→ DATA FOR PROCESSING:
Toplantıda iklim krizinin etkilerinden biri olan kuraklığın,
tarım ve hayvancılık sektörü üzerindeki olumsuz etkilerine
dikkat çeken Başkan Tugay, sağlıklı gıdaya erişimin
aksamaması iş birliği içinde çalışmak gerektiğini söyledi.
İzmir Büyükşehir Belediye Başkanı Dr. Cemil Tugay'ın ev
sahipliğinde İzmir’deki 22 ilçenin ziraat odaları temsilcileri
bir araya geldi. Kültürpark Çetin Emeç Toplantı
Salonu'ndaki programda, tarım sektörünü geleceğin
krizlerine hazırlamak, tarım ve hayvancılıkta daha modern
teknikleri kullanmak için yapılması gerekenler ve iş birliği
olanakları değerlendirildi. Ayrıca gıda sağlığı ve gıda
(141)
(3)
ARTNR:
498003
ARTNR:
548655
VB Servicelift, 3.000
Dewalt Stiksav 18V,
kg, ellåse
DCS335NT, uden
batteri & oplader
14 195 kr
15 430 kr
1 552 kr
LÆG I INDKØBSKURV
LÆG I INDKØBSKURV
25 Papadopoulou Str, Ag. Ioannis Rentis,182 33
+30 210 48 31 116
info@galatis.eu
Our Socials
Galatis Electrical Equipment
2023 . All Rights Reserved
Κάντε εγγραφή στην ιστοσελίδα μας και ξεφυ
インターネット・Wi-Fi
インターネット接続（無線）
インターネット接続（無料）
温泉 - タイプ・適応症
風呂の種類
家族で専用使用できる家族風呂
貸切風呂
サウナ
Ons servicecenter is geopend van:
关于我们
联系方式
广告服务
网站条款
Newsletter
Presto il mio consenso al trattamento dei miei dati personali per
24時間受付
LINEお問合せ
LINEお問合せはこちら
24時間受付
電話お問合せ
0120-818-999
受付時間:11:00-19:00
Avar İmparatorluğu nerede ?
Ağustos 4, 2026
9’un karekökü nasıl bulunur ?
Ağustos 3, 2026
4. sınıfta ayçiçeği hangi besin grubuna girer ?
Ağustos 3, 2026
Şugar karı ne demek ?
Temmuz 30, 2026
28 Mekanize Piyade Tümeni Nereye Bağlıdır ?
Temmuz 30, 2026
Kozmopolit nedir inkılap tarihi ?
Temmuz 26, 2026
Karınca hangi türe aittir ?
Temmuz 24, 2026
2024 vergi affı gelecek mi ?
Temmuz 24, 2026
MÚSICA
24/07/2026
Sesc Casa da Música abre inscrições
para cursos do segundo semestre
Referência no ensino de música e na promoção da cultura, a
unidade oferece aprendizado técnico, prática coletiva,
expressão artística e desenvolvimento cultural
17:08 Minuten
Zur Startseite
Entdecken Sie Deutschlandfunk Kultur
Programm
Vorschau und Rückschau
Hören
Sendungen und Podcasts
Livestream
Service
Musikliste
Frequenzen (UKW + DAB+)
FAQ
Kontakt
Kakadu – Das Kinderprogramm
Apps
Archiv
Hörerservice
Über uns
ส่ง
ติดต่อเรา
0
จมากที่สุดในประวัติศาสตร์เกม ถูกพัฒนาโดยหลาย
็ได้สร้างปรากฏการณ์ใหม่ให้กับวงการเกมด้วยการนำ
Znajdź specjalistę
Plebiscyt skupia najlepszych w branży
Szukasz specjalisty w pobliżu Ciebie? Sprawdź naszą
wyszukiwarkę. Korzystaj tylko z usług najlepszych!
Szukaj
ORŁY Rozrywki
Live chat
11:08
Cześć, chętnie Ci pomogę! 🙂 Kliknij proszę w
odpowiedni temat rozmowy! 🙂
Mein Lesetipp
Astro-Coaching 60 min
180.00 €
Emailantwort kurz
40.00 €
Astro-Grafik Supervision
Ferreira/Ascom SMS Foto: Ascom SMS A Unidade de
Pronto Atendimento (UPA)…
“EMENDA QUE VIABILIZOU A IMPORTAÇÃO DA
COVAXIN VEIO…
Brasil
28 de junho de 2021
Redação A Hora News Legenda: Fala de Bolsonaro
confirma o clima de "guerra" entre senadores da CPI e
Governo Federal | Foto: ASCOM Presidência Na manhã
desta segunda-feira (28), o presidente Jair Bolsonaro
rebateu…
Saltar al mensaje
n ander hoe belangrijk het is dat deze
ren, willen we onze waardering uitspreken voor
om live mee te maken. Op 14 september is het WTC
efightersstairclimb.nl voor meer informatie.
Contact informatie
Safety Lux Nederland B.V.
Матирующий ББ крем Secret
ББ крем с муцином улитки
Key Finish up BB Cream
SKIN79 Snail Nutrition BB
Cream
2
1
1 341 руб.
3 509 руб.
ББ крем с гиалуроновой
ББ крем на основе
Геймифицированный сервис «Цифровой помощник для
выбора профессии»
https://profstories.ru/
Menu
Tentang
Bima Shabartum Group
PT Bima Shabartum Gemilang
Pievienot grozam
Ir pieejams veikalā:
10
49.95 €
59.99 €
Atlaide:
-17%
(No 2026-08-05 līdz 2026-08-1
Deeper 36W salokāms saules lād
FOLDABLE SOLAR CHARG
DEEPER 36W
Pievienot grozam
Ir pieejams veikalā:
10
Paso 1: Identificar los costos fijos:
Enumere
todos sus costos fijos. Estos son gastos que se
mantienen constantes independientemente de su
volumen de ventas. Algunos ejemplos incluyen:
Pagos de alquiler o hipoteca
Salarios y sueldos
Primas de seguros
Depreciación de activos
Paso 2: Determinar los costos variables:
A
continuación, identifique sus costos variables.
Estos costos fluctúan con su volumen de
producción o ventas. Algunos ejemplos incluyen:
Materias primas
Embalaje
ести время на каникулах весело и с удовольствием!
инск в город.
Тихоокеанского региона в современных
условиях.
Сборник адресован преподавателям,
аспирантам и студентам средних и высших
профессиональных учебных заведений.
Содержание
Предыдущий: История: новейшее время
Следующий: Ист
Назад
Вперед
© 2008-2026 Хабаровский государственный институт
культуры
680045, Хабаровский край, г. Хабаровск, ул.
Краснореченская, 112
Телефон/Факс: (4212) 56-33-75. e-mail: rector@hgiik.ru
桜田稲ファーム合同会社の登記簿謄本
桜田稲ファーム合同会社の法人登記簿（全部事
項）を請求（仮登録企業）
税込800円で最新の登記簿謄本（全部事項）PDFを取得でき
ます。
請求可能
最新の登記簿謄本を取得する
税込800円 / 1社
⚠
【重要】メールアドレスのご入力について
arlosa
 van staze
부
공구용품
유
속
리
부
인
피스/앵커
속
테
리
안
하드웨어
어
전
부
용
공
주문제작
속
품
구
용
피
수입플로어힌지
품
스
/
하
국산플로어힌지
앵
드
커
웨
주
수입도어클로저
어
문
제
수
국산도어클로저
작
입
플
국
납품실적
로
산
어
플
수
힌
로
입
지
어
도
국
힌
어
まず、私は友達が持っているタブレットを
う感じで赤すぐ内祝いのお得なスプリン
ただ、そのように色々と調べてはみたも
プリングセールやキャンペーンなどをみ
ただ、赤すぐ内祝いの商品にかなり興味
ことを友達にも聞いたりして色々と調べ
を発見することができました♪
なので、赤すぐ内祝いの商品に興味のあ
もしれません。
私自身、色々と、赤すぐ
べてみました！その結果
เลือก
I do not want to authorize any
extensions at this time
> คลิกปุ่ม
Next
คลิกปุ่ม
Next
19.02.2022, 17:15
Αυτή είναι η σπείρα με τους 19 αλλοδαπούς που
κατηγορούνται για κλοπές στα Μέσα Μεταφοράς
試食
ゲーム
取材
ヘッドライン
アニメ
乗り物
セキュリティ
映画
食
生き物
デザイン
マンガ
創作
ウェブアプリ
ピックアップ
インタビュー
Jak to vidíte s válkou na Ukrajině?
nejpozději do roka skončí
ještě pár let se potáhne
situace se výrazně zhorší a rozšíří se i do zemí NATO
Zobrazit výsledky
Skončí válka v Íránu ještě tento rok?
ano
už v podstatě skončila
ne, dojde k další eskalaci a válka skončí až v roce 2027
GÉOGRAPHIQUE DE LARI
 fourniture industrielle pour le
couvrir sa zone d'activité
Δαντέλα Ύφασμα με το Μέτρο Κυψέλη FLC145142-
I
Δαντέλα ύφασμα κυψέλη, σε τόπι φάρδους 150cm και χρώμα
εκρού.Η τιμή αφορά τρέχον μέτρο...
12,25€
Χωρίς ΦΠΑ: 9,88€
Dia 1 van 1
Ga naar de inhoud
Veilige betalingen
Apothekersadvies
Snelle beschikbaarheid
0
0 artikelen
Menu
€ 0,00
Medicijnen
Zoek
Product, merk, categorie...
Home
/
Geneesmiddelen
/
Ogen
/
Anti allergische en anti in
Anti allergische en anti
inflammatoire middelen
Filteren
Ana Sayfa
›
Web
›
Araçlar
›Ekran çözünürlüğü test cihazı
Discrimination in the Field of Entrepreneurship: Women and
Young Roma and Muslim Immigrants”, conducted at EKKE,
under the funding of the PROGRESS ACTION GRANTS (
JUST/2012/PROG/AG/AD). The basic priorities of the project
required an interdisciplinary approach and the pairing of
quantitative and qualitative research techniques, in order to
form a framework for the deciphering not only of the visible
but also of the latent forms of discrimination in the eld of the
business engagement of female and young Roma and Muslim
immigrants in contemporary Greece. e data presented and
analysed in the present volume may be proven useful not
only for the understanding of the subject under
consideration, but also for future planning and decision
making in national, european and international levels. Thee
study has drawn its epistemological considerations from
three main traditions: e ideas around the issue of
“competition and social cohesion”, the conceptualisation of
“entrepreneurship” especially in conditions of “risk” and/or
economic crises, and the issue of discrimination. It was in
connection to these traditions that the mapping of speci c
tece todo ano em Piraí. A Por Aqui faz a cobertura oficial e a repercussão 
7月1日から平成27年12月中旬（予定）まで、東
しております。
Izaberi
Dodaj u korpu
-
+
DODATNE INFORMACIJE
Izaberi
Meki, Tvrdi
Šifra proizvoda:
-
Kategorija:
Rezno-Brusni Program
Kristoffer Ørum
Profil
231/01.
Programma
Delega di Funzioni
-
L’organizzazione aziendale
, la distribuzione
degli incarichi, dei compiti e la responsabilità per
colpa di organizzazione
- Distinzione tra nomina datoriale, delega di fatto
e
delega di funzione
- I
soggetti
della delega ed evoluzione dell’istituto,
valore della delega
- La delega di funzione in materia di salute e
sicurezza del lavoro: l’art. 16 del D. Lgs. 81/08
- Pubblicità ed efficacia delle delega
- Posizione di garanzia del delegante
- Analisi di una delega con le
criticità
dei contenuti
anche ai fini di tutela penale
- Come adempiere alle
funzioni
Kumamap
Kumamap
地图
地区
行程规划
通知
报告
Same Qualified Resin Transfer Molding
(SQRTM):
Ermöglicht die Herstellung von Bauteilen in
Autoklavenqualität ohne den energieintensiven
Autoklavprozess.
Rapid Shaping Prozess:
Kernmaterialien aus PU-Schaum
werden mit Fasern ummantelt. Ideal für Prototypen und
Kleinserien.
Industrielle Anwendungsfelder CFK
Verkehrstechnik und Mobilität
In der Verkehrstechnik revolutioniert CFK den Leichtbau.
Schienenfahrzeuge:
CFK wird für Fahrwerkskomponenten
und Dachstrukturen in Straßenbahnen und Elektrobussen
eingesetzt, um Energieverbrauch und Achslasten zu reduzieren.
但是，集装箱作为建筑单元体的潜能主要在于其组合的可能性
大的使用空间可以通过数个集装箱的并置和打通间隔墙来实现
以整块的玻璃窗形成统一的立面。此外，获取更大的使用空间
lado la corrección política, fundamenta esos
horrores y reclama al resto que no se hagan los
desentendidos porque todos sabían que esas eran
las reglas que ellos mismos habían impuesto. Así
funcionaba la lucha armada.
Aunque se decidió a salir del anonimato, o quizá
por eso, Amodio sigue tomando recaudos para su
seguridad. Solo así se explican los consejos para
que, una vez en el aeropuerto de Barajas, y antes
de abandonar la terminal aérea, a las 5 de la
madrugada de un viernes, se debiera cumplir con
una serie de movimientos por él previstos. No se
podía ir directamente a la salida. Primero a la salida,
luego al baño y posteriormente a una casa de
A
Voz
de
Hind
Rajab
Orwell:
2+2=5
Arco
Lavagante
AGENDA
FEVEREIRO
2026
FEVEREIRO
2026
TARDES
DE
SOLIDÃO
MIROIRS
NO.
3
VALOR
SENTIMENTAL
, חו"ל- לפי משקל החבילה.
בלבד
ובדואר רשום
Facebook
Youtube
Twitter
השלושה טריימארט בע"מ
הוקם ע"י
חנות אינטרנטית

→ EXERCISE REQUIREMENTS: The expected response consists solely of the lines from the one with "Kernmaterialien aus PU-Schaum" through the end of the records, repeated exactly.

→ RESPONSE AREA:
Kernmaterialien aus PU-Schaum
werden mit Fasern ummantelt. Ideal für Prototypen und
Kleinserien.
Industrielle Anwendungsfelder CFK
Verkehrstechnik und Mobilität
In der Verkehrstechnik revolutioniert CFK den Leichtbau.
Schienenfahrzeuge:
CFK wird für Fahrwerkskomponenten
und Dachstrukturen in Straßenbahnen und Elektrobussen
eingesetzt, um Energieverbrauch und Achslasten zu reduzieren.
但是，集装箱作为建筑单元体的潜能主要在于其组合的可能性
大的使用空间可以通过数个集装箱的并置和打通间隔墙来实现
以整块的玻璃窗形成统一的立面。此外，获取更大的使用空间
lado la corrección política, fundamenta esos
horrores y reclama al resto que no se hagan los
desentendidos porque todos sabían que esas eran
las reglas que ellos mismos habían impuesto. Así
funcionaba la lucha armada.
Aunque se decidió a salir del anonimato, o quizá
por eso, Amodio sigue tomando recaudos para su
seguridad. Solo así se explican los consejos para
que, una vez en el aeropuerto de Barajas, y antes
de abandonar la terminal aérea, a las 5 de la
madrugada de un viernes, se debiera cumplir con
una serie de movimientos por él previstos. No se
podía ir directamente a la salida. Primero a la salida,
luego al baño y posteriormente a una casa de
A
Voz
de
Hind
Rajab
Orwell:
2+2=5
Arco
Lavagante
AGENDA
FEVEREIRO
2026
FEVEREIRO
2026
TARDES
DE
SOLIDÃO
MIROIRS
NO.
3
VALOR
SENTIMENTAL
, חו"ל- לפי משקל החבילה.
בלבד
ובדואר רשום
Facebook
Youtube
Twitter
השלושה טריימארט בע"מ
הוקם ע"י
חנות אינטרנטית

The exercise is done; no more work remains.